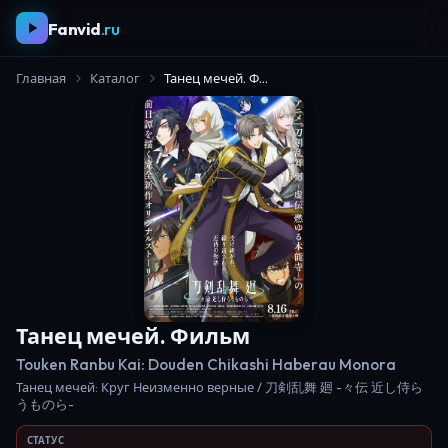
Fanvid
.ru
Главная
Каталог
Танец мечей. Фильм
Танец мечей. Фильм
Touken Ranbu Kai: Douden Chikashi Haberau Monora
Танец мечей: Круг Неизменно верные / 刀剣乱舞 廻 -々伝 近し侍ら
うものら-
СТАТУС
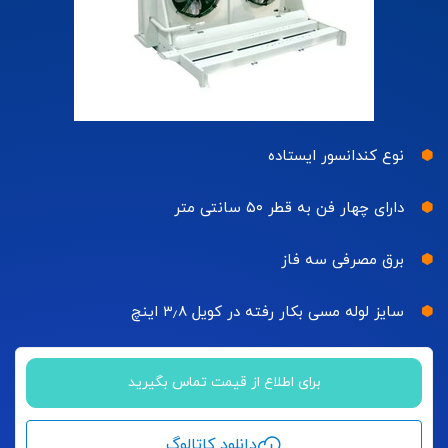
نوع کندانسور ایستاده
دارای چهار فن به قطر ۵۰ سانتی متر
برق مصرفی سه فاز
سایز لوله مسی بکار رفته در کویل ۳٫۸ اینچ
برای اطلاع از قیمت تماس بگیرید
دانلود کاتالوگ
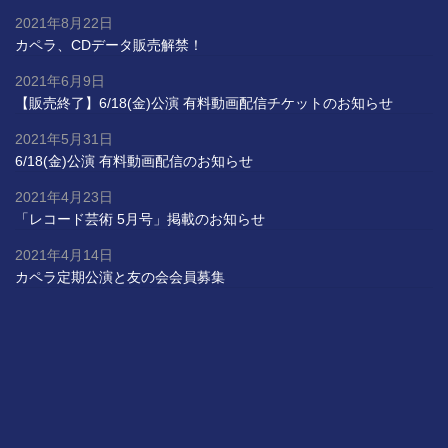
2021年8月22日
カペラ、CDデータ販売解禁！
2021年6月9日
【販売終了】6/18(金)公演 有料動画配信チケットのお知らせ
2021年5月31日
6/18(金)公演 有料動画配信のお知らせ
2021年4月23日
「レコード芸術 5月号」掲載のお知らせ
2021年4月14日
カペラ定期公演と友の会会員募集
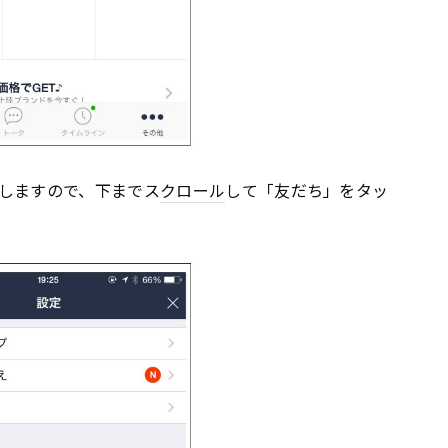
しますので、下までス
クロール
して「友だち」をタッ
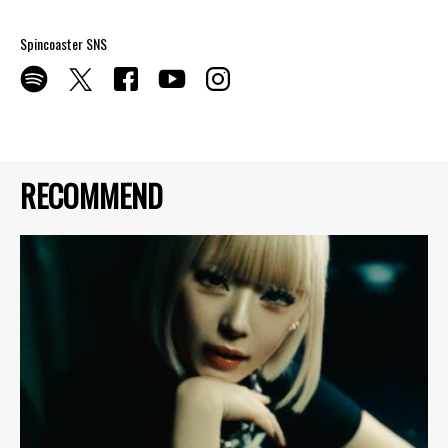
Spincoaster SNS
RECOMMEND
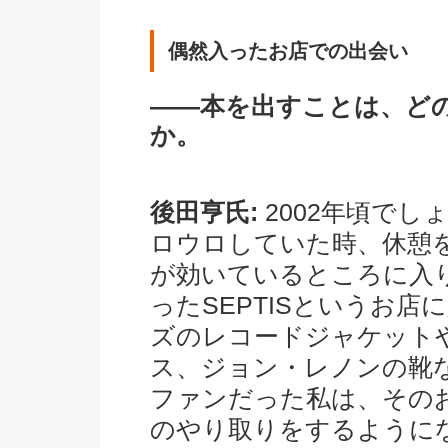
偶然入ったお店での出会い
――本を出すことは、ど
か。
後田亨氏:
2002年頃で
ロウロしていた時、休憩
が効いているところに入
ったSEPTISというお
ズのレコードジャケット
ス、ジョン・レノンの靴
ファンだった私は、その
のやり取りをするように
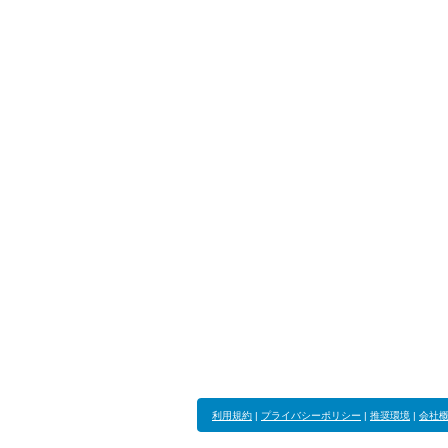
利用規約
|
プライバシーポリシー
|
推奨環境
|
会社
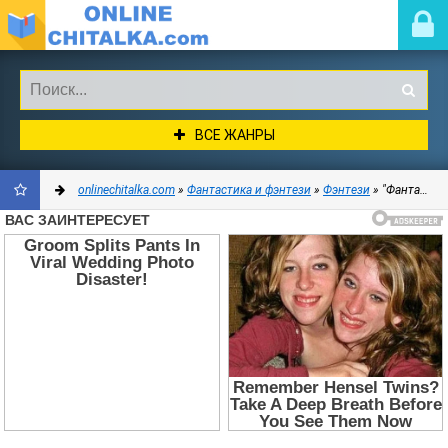
ВСЕ ЖАНРЫ
onlinechitalka.com
»
Фантастика и фэнтези
»
Фэнтези
» "Фантастика 2023-99". Компиляция. Книги 1-12 (СИ) - Северский Андрей
ДОБАВИТЬ
В
ЗАКЛАДКИ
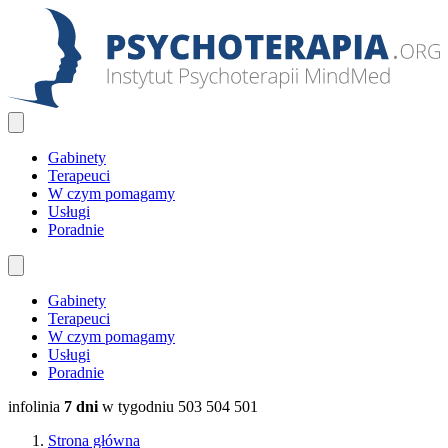
Gabinety
Terapeuci
W czym pomagamy
Usługi
Poradnie
Gabinety
Terapeuci
W czym pomagamy
Usługi
Poradnie
infolinia
7 dni
w tygodniu
503 504 501
Strona główna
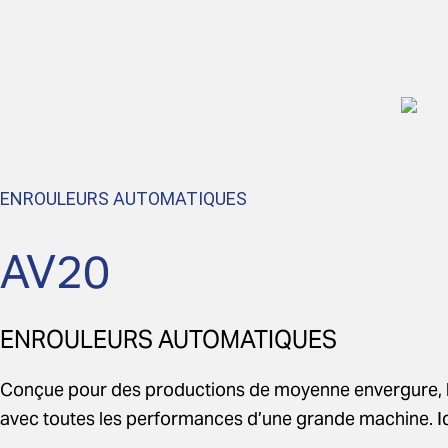
Aller
au
contenu
ENROULEURS AUTOMATIQUES
AV20
ENROULEURS AUTOMATIQUES
Conçue pour des productions de moyenne envergure, le 
avec toutes les performances d’une grande machine. Idéal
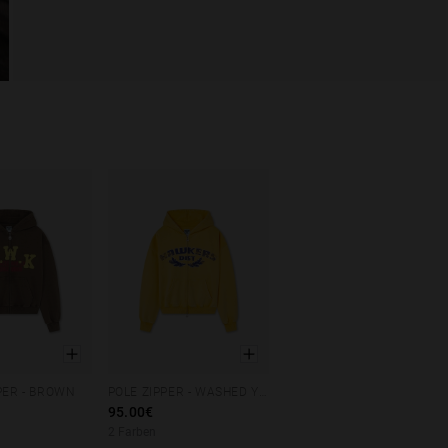
PER - BROWN
POLE ZIPPER - WASHED YELLOW
M
L
XL
XS
S
M
L
XL
95.00€
2 Farben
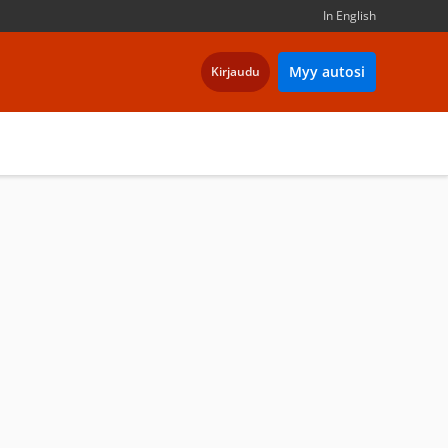
In English
Myy autosi
Kirjaudu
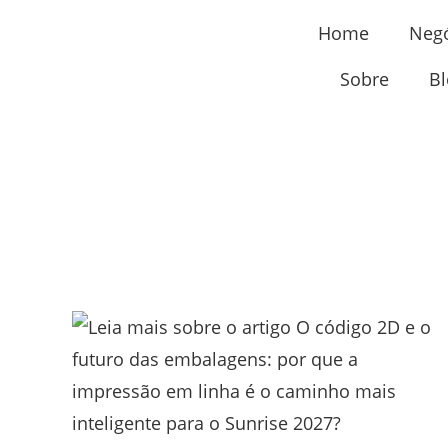
Home
Neg
Sobre
Bl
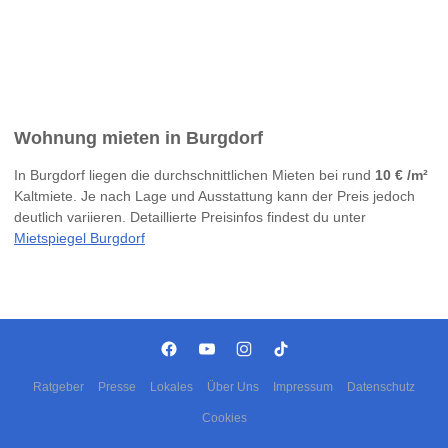
Wohnung mieten in Burgdorf
In Burgdorf liegen die durchschnittlichen Mieten bei rund
10 € /m²
Kaltmiete. Je nach Lage und Ausstattung kann der Preis jedoch
deutlich variieren. Detaillierte Preisinfos findest du unter
Mietspiegel Burgdorf
Ratgeber
Presse
Lokales
Über Uns
Impressum
Datenschutz
Cookies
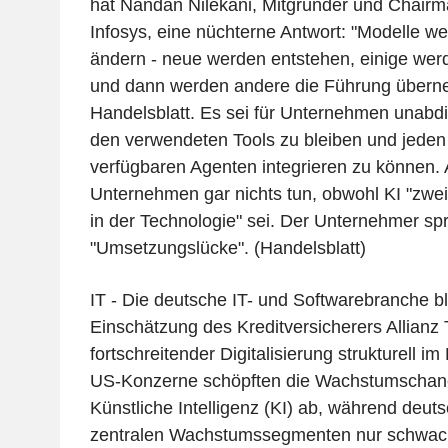
hat Nandan Nilekani, Mitgründer und Chairm
Infosys, eine nüchterne Antwort: "Modelle we
ändern - neue werden entstehen, einige wer
und dann werden andere die Führung übern
Handelsblatt. Es sei für Unternehmen unabd
den verwendeten Tools zu bleiben und jeden
verfügbaren Agenten integrieren zu können. 
Unternehmen gar nichts tun, obwohl KI "zwe
in der Technologie" sei. Der Unternehmer spr
"Umsetzungslücke". (Handelsblatt)
IT - Die deutsche IT- und Softwarebranche bl
Einschätzung des Kreditversicherers Allianz 
fortschreitender Digitalisierung strukturell im
US-Konzerne schöpften die Wachstumschan
Künstliche Intelligenz (KI) ab, während deuts
zentralen Wachstumssegmenten nur schwach 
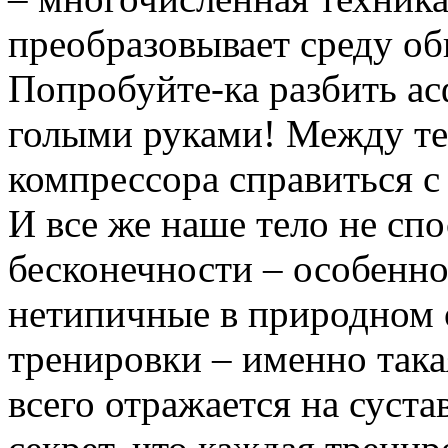
преобразовывает среду об
Попробуйте-ка разбить ас
голыми руками! Между т
компрессора справиться с
И все же наше тело не сп
бесконечности – особенно,
нетипичные в природном 
тренировки – именно такая
всего отражается на суста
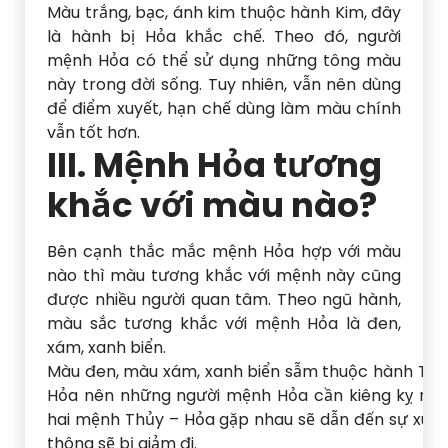
Màu trắng, bạc, ánh kim thuộc hành Kim, đây
là hành bị Hỏa khắc chế. Theo đó, người
mệnh Hỏa có thể sử dụng những tông màu
này trong đời sống. Tuy nhiên, vẫn nên dùng
để điểm xuyết, hạn chế dùng làm màu chính
vẫn tốt hơn.
III. Mệnh Hỏa tương
khắc với màu nào?
Bên cạnh thắc mắc mệnh Hỏa hợp với màu
nào thì màu tương khắc với mệnh này cũng
được nhiều người quan tâm. Theo ngũ hành,
màu sắc tương khắc với mệnh Hỏa là đen,
xám, xanh biển.
Màu đen, màu xám, xanh biển sẫm thuộc hành Thủy
Hỏa nên những người mệnh Hỏa cần kiêng kỵ nhữ
hai mệnh Thủy – Hỏa gặp nhau sẽ dẫn đến sự xun
thông sẽ bị giảm đi.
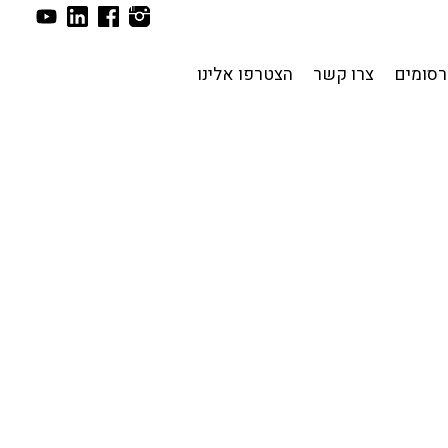
סומים
צרו קשר
הצטרפו אלינו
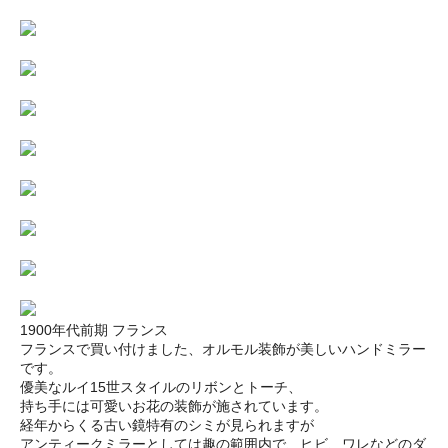
1900年代前期 フランス
フランスで買い付けました、オルモル装飾が美しいハンドミラー
です。
優美なルイ15世スタイルのリボンとトーチ、
持ち手には可愛いお花の装飾が施されています。
経年からくる古い鏡特有のシミが見られますが
アンティークミラーとしては趣の範囲内で、ヒビ、ワレなどのダ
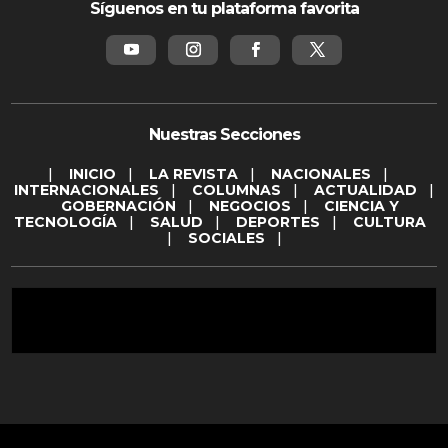
Síguenos en tu plataforma favorita
Nuestras Secciones
|
INICIO
|
LA REVISTA
|
NACIONALES
|
INTERNACIONALES
|
COLUMNAS
|
ACTUALIDAD
|
GOBERNACIÓN
|
NEGOCIOS
|
CIENCIA Y
TECNOLOGÍA
|
SALUD
|
DEPORTES
|
CULTURA
|
SOCIALES
|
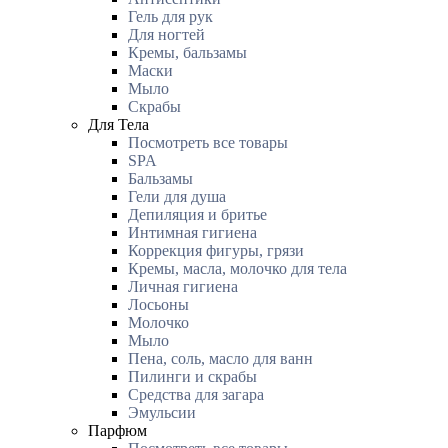
Гель для рук
Для ногтей
Кремы, бальзамы
Маски
Мыло
Скрабы
Для Тела
Посмотреть все товары
SPA
Бальзамы
Гели для душа
Депиляция и бритье
Интимная гигиена
Коррекция фигуры, грязи
Кремы, масла, молочко для тела
Личная гигиена
Лосьоны
Молочко
Мыло
Пена, соль, масло для ванн
Пилинги и скрабы
Средства для загара
Эмульсии
Парфюм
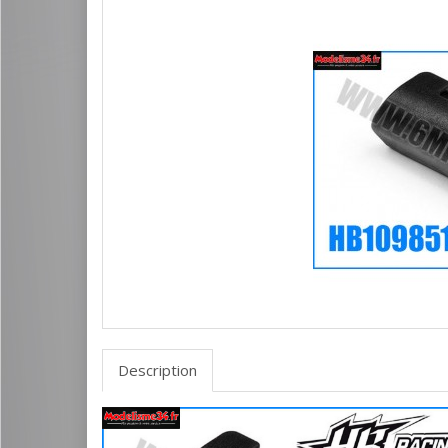
Description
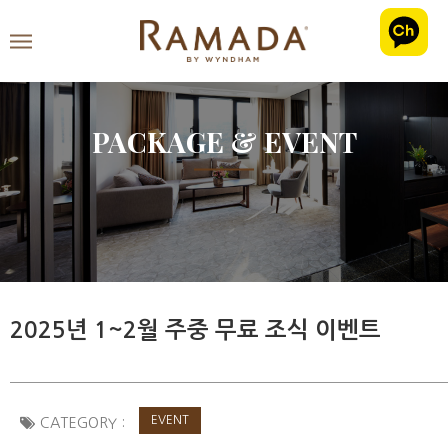
PACKAGE & EVENT
2025년 1~2월 주중 무료 조식 이벤트
EVENT
CATEGORY :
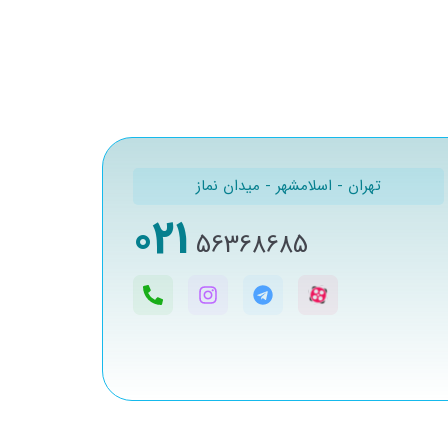
تهران - اسلامشهر - میدان نماز
021
56368685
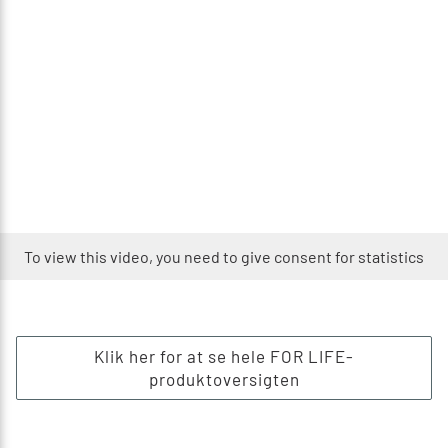
To view this video, you need to give consent for statistics
Klik her for at se hele FOR LIFE-
produktoversigten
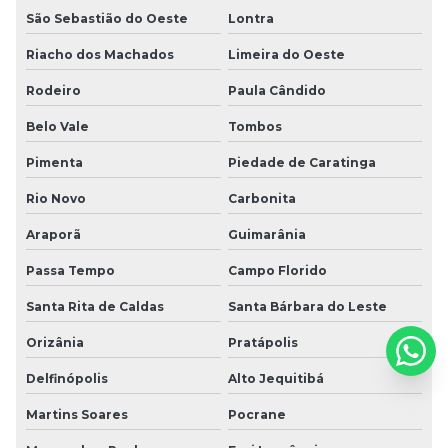
São Sebastião do Oeste
Lontra
Riacho dos Machados
Limeira do Oeste
Rodeiro
Paula Cândido
Belo Vale
Tombos
Pimenta
Piedade de Caratinga
Rio Novo
Carbonita
Araporã
Guimarânia
Passa Tempo
Campo Florido
Santa Rita de Caldas
Santa Bárbara do Leste
Orizânia
Pratápolis
Delfinópolis
Alto Jequitibá
Martins Soares
Pocrane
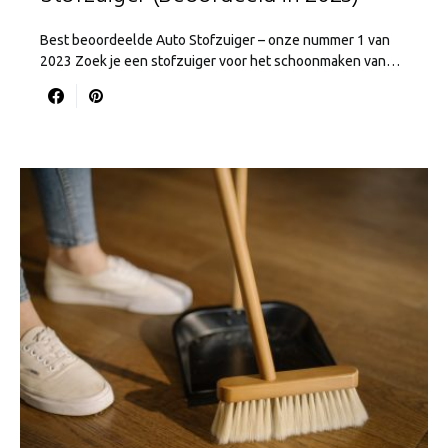
Best beoordeelde Auto Stofzuiger – onze nummer 1 van
2023 Zoek je een stofzuiger voor het schoonmaken van…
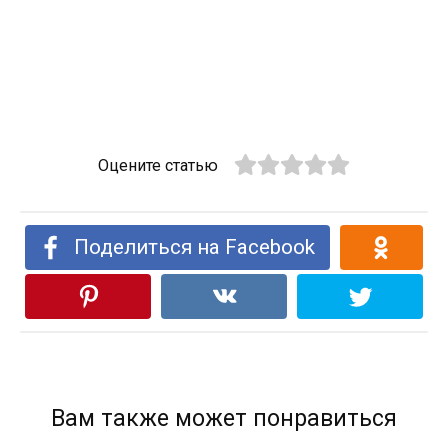
Оцените статью
Поделиться на Facebook
Вам также может понравиться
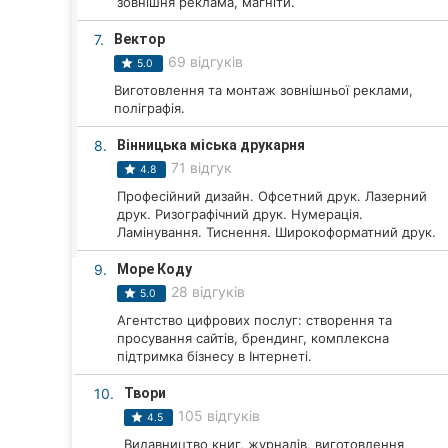
зовнішня реклама, магніти.
Харків
7.
Вектор
Запоріжжя
69 відгуків
5.0
Дніпро
Виготовлення та монтаж зовнішньої реклами,
поліграфія.
Львів
8.
Вінницька міська друкарня
71 відгук
4.8
Кривий Ріг
Професійний дизайн. Офсетний друк. Лазерний
друк. Ризографічний друк. Нумерація.
Миколаїв
Ламінування. Тиснення. Широкоформатний друк.
Херсон
9.
Море Коду
28 відгуків
5.0
Полтава
Агентство цифрових послуг: створення та
просування сайтів, брендинг, комплексна
Чернігів
підтримка бізнесу в Інтернеті.
Черкаси
10.
Твори
105 відгуків
4.5
Чернівці
Видавництво книг, журналів, виготовлення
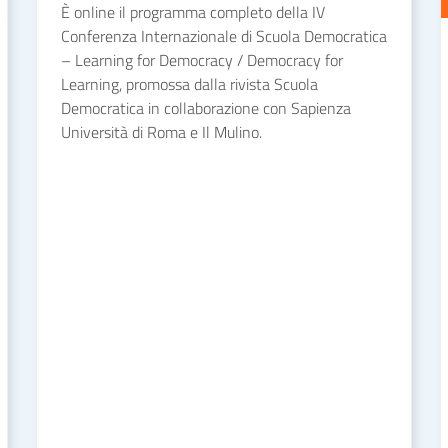
È online il programma completo della IV
Conferenza Internazionale di Scuola Democratica
– Learning for Democracy / Democracy for
Learning, promossa dalla rivista Scuola
Democratica in collaborazione con Sapienza
Università di Roma e Il Mulino.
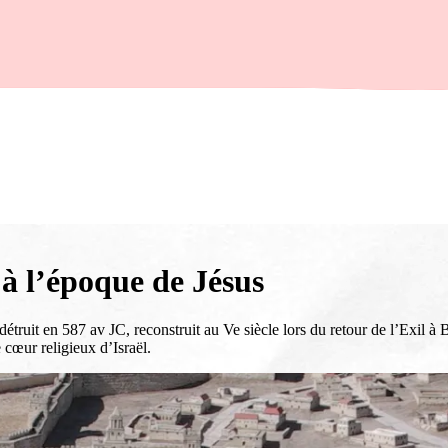
 à l’époque de Jésus
détruit en 587 av JC, reconstruit au Ve siècle lors du retour de l’Exil à
e cœur religieux d’Israël.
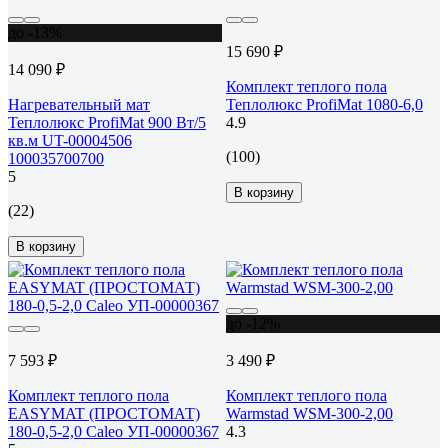
до -13%
15 690 ₽
14 090 ₽
Комплект теплого пола
Нагревательный мат
Теплолюкс ProfiMat 1080-6,0
Теплолюкс ProfiMat 900 Вт/5
4.9
кв.м UT-00004506
(100)
100035700700
5
В корзину
(22)
В корзину
до -12%
7 593 ₽
3 490 ₽
Комплект теплого пола
Комплект теплого пола
EASYMAT (ПРОСТОМАТ)
Warmstad WSM-300-2,00
180-0,5-2,0 Caleo УП-00000367
4.3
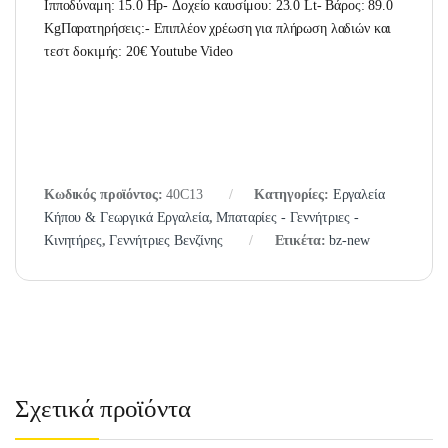
Ιπποδύναμη: 15.0 Hp- Δοχείο καυσίμου: 23.0 Lt- Βάρος: 89.0
KgΠαρατηρήσεις:- Επιπλέον χρέωση για πλήρωση λαδιών και
τεστ δοκιμής: 20€ Youtube Video
Κωδικός προϊόντος:
40C13
Κατηγορίες:
Εργαλεία
Κήπου & Γεωργικά Εργαλεία
,
Μπαταρίες - Γεννήτριες -
Κινητήρες
,
Γεννήτριες Βενζίνης
Ετικέτα:
bz-new
Σχετικά προϊόντα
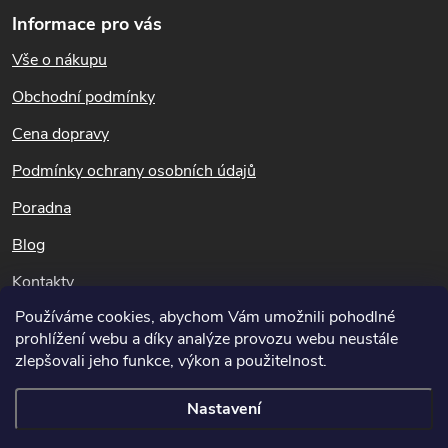
á
v
Informace pro vás
p
k
Vše o nákupu
a
t
Obchodní podmínky
y
í
Cena dopravy
v
Podmínky ochrany osobních údajů
ý
Poradna
p
Blog
i
Kontakty
s
Používáme cookies, abychom Vám umožnili pohodlné
Dotazy k objednávkám
prohlížení webu a díky analýze provozu webu neustále
u
info@potapnicek.cz
zlepšovali jeho funkce, výkon a použitelnost.
Nastavení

★ ★ ★ ★ ★ ★ ★

Requirement
Set the lines above down again, word for word, from the first through the one containing "6/18(金)公演 有料動画配信のお知らせ"; pictures excluded.

Reply
Fanvid
.ru
Главная
Каталог
Танец мечей. Фильм
Танец мечей. Фильм
Touken Ranbu Kai: Douden Chikashi Haberau Monora
Танец мечей: Круг Неизменно верные / 刀剣乱舞 廻 -々伝 近し侍ら
うものら-
СТАТУС
نوع کندانسور ایستاده
دارای چهار فن به قطر ۵۰ سانتی متر
برق مصرفی سه فاز
سایز لوله مسی بکار رفته در کویل ۳٫۸ اینچ
برای اطلاع از قیمت تماس بگیرید
دانلود کاتالوگ
2021年8月22日
カペラ、CDデータ販売解禁！
2021年6月9日
【販売終了】6/18(金)公演 有料動画配信チケットのお知らせ
2021年5月31日
6/18(金)公演 有料動画配信のお知らせ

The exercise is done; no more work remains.